I am really glad it exists. There are plenty of uses for it, and it is a novel approach. IMHO, all open source is self serving, that is its strength, that there is more to gain from co-operation than from opposition. rather than pay a third party to create cludgy, unknown products, keep it all open, and let everyone have access to exactly what they get.

I never implied there wasn't a billion things you could do with it, 4.x billion if you're to beleive the google home page ( yea right ).

But that's not the point I made.

If you use open source, which Google do, extensively 99% of what they do is build on Open source except for the search layer, then you really should be giving back in some way, funding, sponsoring, employing coders, handing code back, all that jazz.

I can't find a single thing that Google has done to get behind the open source foundations that they have built their engine on such as Linux etc, anywhere.

But enough about Google, FAST, Altavista, Inktomi, ****, they all do it, they all rave about open source, but who's really getting behind it with their hands in their pockets..

Not enough of us sadly.. but that won't kill it..

So hey, go run up Linux, Tomcat, Apache, IBM's JRE ( it's faster ), then install Nutch, and suck some URL's down, index, and have a play..

And report back in 24 hours, and let's see what you think.

Dez 2.0

ps: this post got out of hand didn't it.. sorry kids!

ihelpyou
26-07-2004, 18:11/06:11PM
Yes it did. Tone it down.

Also; Please keep politics out of here. Funny thing though, millions want to come to the US to live and millions do come every year.

And no, don't reply to this at all. You made a comment... I rebutted. Leave it at that. If you do reply back, it will be deleted.

Dez
26-07-2004, 18:20/06:20PM
Originally posted by ihelpyou
Yes it did. Tone it down.

Also; Please keep politics out of here. Funny thing though, millions want to come to the US to live and millions do come every year.

And no, don't reply to this at all. You made a comment... I rebutted. Leave it at that. If you do reply back, it will be deleted.

and you said to keep politics out of this? * girn *

surely you can't make a throw away statement like that and not expect a rebuttal?

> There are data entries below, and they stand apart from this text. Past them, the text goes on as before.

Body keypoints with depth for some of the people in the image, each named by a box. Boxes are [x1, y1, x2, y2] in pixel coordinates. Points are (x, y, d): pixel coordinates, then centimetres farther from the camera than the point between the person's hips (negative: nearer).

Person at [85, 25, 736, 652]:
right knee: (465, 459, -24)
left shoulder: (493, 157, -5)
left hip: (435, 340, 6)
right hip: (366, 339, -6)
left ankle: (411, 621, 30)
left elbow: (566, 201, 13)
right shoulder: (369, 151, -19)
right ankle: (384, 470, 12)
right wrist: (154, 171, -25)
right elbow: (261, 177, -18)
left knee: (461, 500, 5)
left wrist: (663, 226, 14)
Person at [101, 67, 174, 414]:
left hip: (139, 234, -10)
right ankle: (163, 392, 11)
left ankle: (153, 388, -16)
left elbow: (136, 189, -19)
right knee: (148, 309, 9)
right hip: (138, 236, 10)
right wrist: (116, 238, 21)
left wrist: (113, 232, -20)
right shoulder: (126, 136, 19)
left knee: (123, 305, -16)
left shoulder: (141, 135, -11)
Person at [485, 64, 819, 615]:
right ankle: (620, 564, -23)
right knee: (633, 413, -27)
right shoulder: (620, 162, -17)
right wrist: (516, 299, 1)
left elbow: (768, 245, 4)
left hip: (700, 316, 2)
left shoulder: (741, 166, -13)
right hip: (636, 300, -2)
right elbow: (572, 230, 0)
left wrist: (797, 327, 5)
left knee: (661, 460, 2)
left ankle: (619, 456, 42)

And keep that finger off the DELETE button * ducks for cover *

tsk tsk..

Dez 2.0

Dez
26-07-2004, 18:21/06:21PM
Originally posted by ihelpyou
Yes it did. Tone it down.

Also; Please keep politics out of here. Funny thing though, millions want to come to the US to live and millions do come every year.

And no, don't reply to this at all. You made a comment... I rebutted. Leave it at that. If you do reply back, it will be deleted.


don't you have a thing about free speach over there by they way?

Dez 2.0

ps: we get our share of in bound human traffic too here in Australia.